# Pontiac revives muscle car with return of the GTO



## 05GTO (Oct 6, 2004)

Pontiac revives muscle car with return of the GTO 

Base price: $31,795
Price as tested: $33,190
This week, we test Pontiac’s all new GTO, a full-bore, 350-horsepower LS1-V8 powered car that delivers on all promises. This car is so special, some background is necessary.
It was 40 yeas ago when the first GTO appeared on the city boulevards. Pontiac management, led by John DeLorean, basically took the powerful 389-inch V8 that powered the full-size Catalina, Bonneville and Grand Prix models and installed it between the frame rails of the mid-size LeMans/Tempest. The result was awe-inspiring. It was fast, featured either a 325-horsepower, single four-barrel or 348-horse Tri-Power V8s, and carried the now famous GTO badge. Best of all, the GTO option cost just $295 more for the single four-barrel to get you into mid-size muscle car land. In essence, the GTO launched a whole new market segment.
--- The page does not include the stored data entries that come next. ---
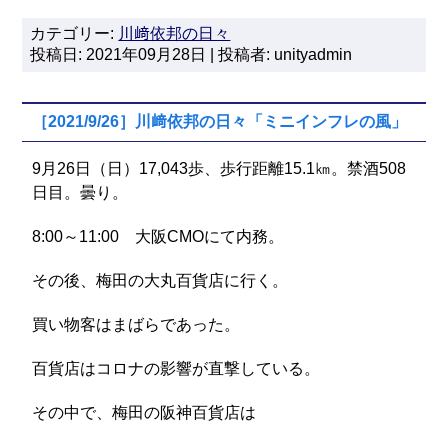
カテゴリー:
川﨑依邦の日々
投稿日: 2021年09月28日 | 投稿者: unityadmin
［2021/9/26］川﨑依邦の日々「ミニインフレの風」
9月26日（日）17,043歩、歩行距離15.1㎞。禁酒508
日目。曇り。
8:00～11:00 大阪CMOにて内務。
その後、梅田の大丸百貨店に行く。
買い物客はまばらであった。
百貨店はコロナの影響が直撃している。
その中で、梅田の阪神百貨店は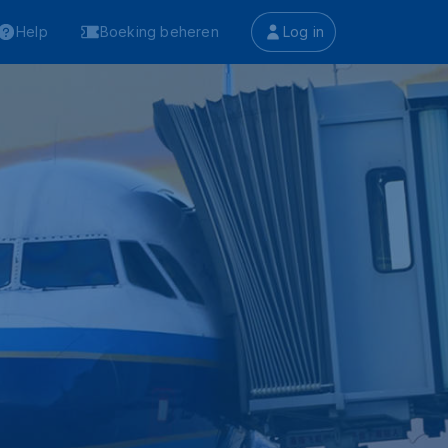
Help
Boeking beheren
Log in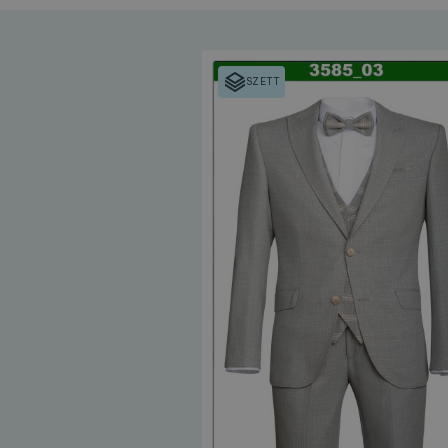
SZETT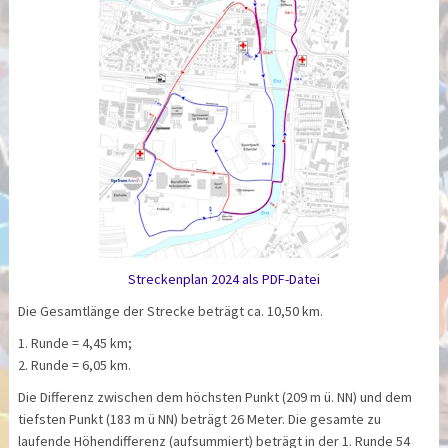
Streckenplan 2024 als PDF-Datei
Die Gesamtlänge der Strecke beträgt ca. 10,50 km.
1. Runde = 4,45 km;
2. Runde = 6,05 km.
Die Differenz zwischen dem höchsten Punkt (209 m ü. NN) und dem
tiefsten Punkt (183 m ü NN) beträgt 26 Meter. Die gesamte zu
laufende Höhendifferenz (aufsummiert) beträgt in der 1. Runde 54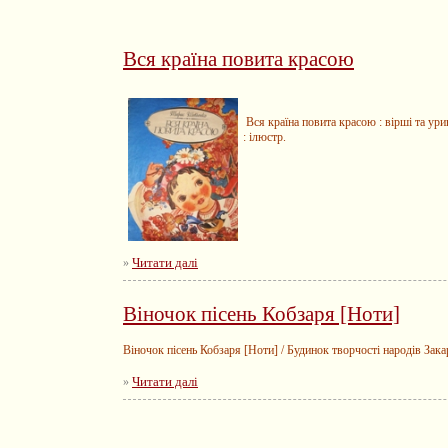
Вся країна повита красою
Вся країна повита красою : вірші та ури
: ілюстр.
Читати далі
»
Віночок пісень Кобзаря [Ноти]
Віночок пісень Кобзаря [Ноти] / Будинок творчості народів Закарп
Читати далі
»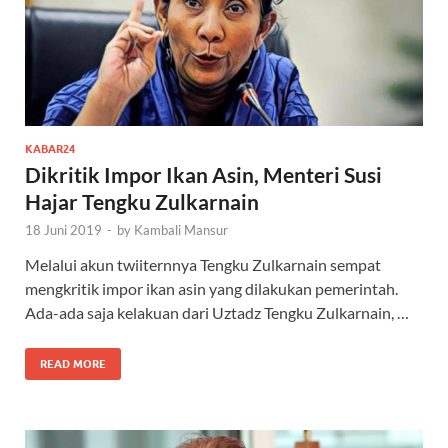
KABAR24
Dikritik Impor Ikan Asin, Menteri Susi
Hajar Tengku Zulkarnain
18 Juni 2019
-
by
Kambali Mansur
Melalui akun twiiternnya Tengku Zulkarnain sempat
mengkritik impor ikan asin yang dilakukan pemerintah.
Ada-ada saja kelakuan dari Uztadz Tengku Zulkarnain, …
READ MORE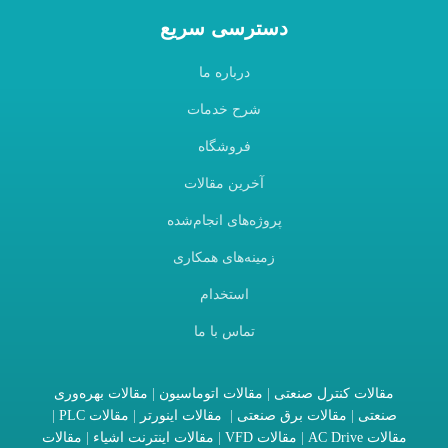
دسترسی سریع
درباره ما
شرح خدمات
فروشگاه
آخرین مقالات
پروژه‌های انجام‌شده
زمینه‌های همکاری
استخدام
تماس با ما
مقالات کنترل صنعتی
|
مقالات اتوماسیون
|
مقالات بهره‌وری
صنعتی
|
مقالات برق صنعتی
|
مقالات اینورتر
|
مقالات PLC
|
مقالات AC Drive
|
مقالات VFD
|
مقالات اینترنت اشیاء
|
مقالات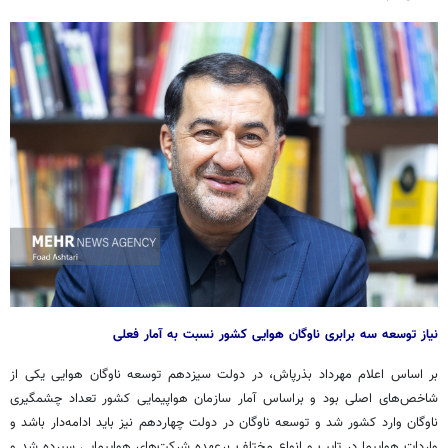
نیاز توسعه سه برابری ناوگان هوایی کشور نسبت به آمار فعلی
بر اساس اعلام مهرداد بذرپاش، در دولت سیزدهم توسعه ناوگان هوایی یکی از
شاخص‌های اصلی بود و
براساس
آمار سازمان هواپیمایی کشور تعداد چشمگیری
ناوگان وارد کشور شد و توسعه ناوگان در دولت چهاردهم نیز باید ادامه‌دار باشد و
واردات هواپیما در تایپ و انواع مختلف برعهده شرکت‌های هواپیمایی سپرده شد و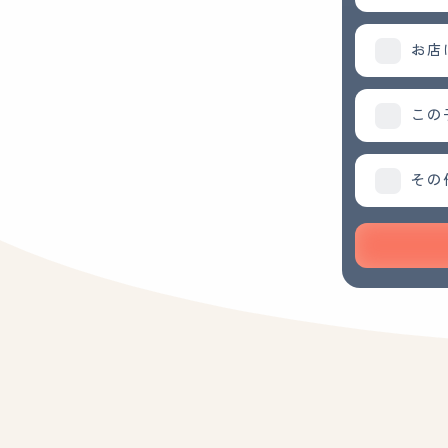
お店
この
その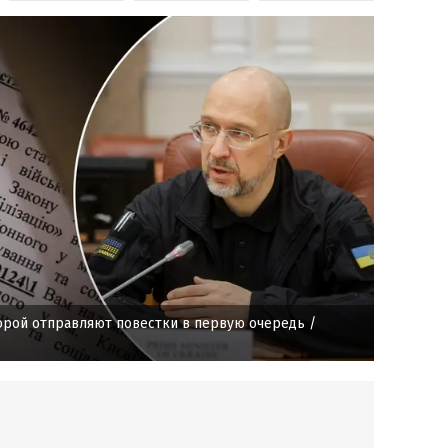
орой отправляют повестки в первую очередь
/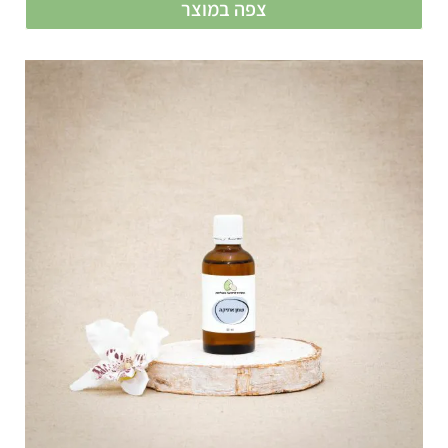
צפה במוצר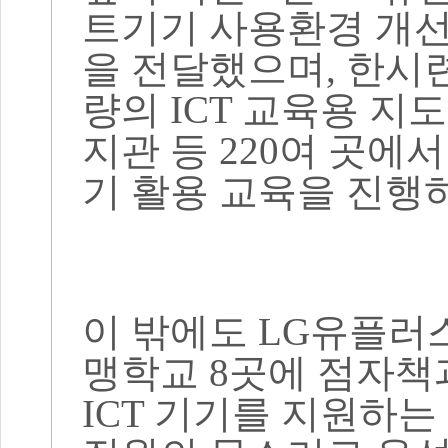
트기기 사용환경 개
을 전달했으며
,
한시
량의
ICT
교육용 지도
지관 등
220
여 곳에서
기 활용 교육을 진행
이 밖에도
LG
유플러스
맹학교
8
곳에 점자책
ICT
기기를 지원하는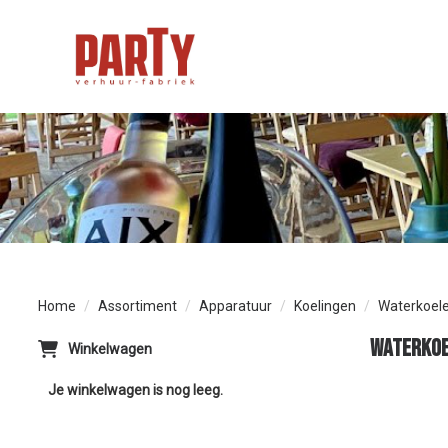
Home
Assortiment
Apparatuur
Koelingen
Waterkoele
Waterkoe
Winkelwagen
Je winkelwagen is nog leeg.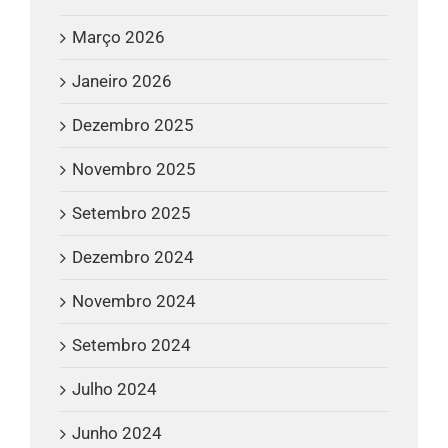
Março 2026
Janeiro 2026
Dezembro 2025
Novembro 2025
Setembro 2025
Dezembro 2024
Novembro 2024
Setembro 2024
Julho 2024
Junho 2024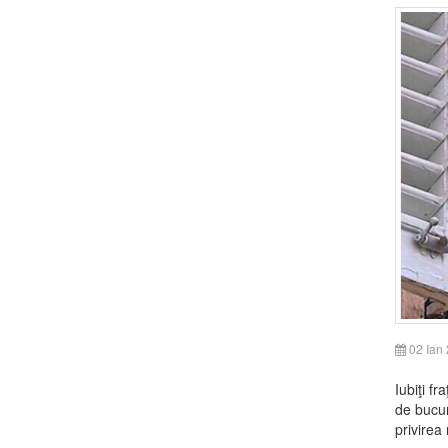
02 Ian
Iubiţi fr
de bucur
privirea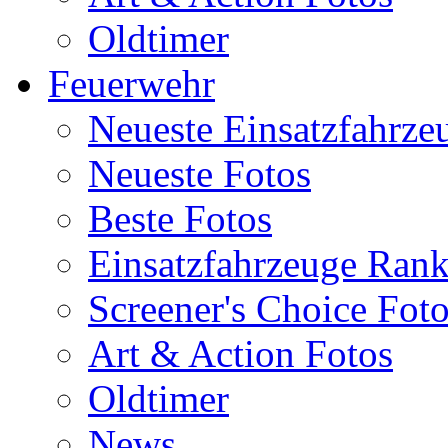
Oldtimer
Feuerwehr
Neueste Einsatzfahrze
Neueste Fotos
Beste Fotos
Einsatzfahrzeuge Ran
Screener's Choice Fot
Art & Action Fotos
Oldtimer
News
As for noteworthy accomplishments, not since the Beach Boys cut the single “409” did a car song go so high in the charts as “Ronny and the Daytonas” did with “Little GTO.” The song went to number four during a 17-week chart appearance. Pontiac continued to improve the GTO through the years, including the “The Judge,” which appeared in 1969. The “Judge” was introduced to combat the Plymouth “Roadrunner” popularity, and DeLorean receives credit for the name thanks to the hit TV show “Laugh-In,” which had a recurring segment with the tag line, “Here come de Judge.” It was an era where car companies named models after cartoon characters, came up with names like Boss, Eliminator, Grabber, Rebel, Demon, Super Bee, Duster and Swinger, and painted them outrageous colors such as Plum Crazy, Panther Pink, Go Mango, Sublime, and Banana Yellow.
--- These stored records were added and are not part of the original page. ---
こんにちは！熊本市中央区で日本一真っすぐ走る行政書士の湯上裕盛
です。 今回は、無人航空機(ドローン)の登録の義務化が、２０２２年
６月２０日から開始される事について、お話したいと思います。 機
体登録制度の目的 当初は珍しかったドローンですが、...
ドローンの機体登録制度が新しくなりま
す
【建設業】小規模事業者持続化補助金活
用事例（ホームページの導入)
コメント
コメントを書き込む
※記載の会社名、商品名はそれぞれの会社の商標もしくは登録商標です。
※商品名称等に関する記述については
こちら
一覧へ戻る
The Judge was designed to help boost 1969 GTO sales and its popularity carried the new model into the 1970 model year. Unfortunately, sales of all GTOs started to slide. The end of the era came for real GTO fans in 1972, when a 455-inch HO engine was still available. The GTO lasted until 1974, but, by then, low-compression engines and a Ventura body style ushered in its death knell. The GTO ceased production after the 1974 model year, but its legend remained strong. After the muscle car was cast aside during the 1970s’ energy crisis, those same cars soon became desirable collector cars and today command top dollar. More than a half-million GTOs were produced during its initial 11-model-year run. Totals ranged from a high of 96,946 in 1966 to a low of 4,806 in 1973.
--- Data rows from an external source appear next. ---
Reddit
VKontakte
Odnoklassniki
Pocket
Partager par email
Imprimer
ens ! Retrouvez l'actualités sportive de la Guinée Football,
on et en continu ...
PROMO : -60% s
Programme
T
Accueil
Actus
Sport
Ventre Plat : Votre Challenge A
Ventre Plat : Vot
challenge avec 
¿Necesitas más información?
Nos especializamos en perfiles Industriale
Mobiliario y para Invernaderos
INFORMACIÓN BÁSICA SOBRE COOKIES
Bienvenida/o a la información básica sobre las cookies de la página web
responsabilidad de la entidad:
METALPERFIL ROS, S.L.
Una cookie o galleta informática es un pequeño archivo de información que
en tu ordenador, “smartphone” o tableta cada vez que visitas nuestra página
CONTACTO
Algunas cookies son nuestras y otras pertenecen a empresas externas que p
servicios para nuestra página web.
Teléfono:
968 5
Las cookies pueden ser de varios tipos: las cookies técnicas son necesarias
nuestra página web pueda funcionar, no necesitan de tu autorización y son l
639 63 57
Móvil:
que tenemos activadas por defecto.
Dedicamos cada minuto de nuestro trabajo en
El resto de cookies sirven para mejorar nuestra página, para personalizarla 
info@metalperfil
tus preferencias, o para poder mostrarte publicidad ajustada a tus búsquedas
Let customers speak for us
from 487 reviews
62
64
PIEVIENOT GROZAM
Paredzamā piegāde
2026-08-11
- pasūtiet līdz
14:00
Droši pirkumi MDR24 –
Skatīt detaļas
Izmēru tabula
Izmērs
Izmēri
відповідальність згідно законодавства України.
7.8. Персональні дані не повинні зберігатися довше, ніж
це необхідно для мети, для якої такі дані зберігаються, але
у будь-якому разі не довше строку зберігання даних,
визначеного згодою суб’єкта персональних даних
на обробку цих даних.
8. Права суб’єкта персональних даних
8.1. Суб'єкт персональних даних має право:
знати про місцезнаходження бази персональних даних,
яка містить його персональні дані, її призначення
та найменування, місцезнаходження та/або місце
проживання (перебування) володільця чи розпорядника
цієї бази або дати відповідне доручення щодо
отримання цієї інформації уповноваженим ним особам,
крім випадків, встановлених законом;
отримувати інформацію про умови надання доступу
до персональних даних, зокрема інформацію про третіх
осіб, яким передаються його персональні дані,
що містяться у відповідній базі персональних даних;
Fast forward to 2004 and the new GTO. With lots of horsepower, fully independent front and rear suspensions, and an exhaust note reminiscent of Pontiac’s classic performance vehicles, the GTO is truly back. In keeping with Pontiac’s contemporary, yet not over-intrusive or gaudy style, the GTO’s exterior is still aggressive. Sporting a standard rear spoiler, the vehicle is accented by large, five-spoke wheels and 17-inch W-rated performance tires. The projector-beam headlamps, flanking a dual-port grille and large outboard fog lamps, place the GTO firmly in the Pontiac family.
Inside, you’ll enjoy a premium interior with 2+2 configuration (room for four) and color-coordinated leather seating, aluminum style pedals and lots of GTO afterthoughts like the “GTO” name embroidered on the front seats. Sound? How about a Blaupunkt 200-watt audio system with six-disc in-dash CD changer and 10 speakers!
It’s under the hood, however, where all the excitement is. GTO boasts an LS1 V-8, 346-inch engine that produces 350 horsepower at 5200 rpm and 365 pound-feet of torque at 4,000 rpm. Our tester came with an optional ($695) M12 close-ratio six-speed manual transmission (same as Corvette Z06) that shifted beautifully, even under extreme, quarter-mile testing. It’s hands down the best transmission we’ve shifted in a while.
Getting the power to the ground comes thanks to a fully independent suspension featuring MacPherson struts in front and a semi-trailing arm design in the rear, with specially tuned strut valving and spring rates. Direct-acting stabilizer bars and a variable ratio power steering system also are tuned to provide a sporty feel and increased driver feedback. Stopping is also excellent, thanks to four-wheel disc brakes with four-channel ABS. There’s also a Bosch designed three-channel traction control system.
The engine provides the driver with plenty of low-rpm torque. The exhaust is tuned to give GTO a distinctive sound and the available transmissions and 3:46 limited-slip rear are geared to enhance the car’s initial launch. (Yes, you can order an automatic, but why mess with the real fun?) We hand-timed the GTO from zero to 60 mph in 5.7 seconds and did a quarter-mile run in about 13.7 seconds at 105 mph at Maple Grove Raceway, home of the Lucas Oil Nationals in Mohnton, near Reading.
All of the expected standard features come with every rear-drive GTO, from air conditioning to air bags to all the powers.
Important numbers include a wheelbase of 109.8 inches, EPA numbers of 17 city and 29 highway (great), and a 3,761-pound curb weight.
We loved the GTO. It receives a nine on a scale of one to 10. If you love mid-size muscle cars, they’re back at Pontiac dealers nationwide. Wonder when Chevy will release the Chevelle SS?
Likes: True American car muscle, great 6-speed transmission, lots of power
Dislikes: Styling may be a bit too unassuming
Zyla is a syndicated motorsports columnist.


----------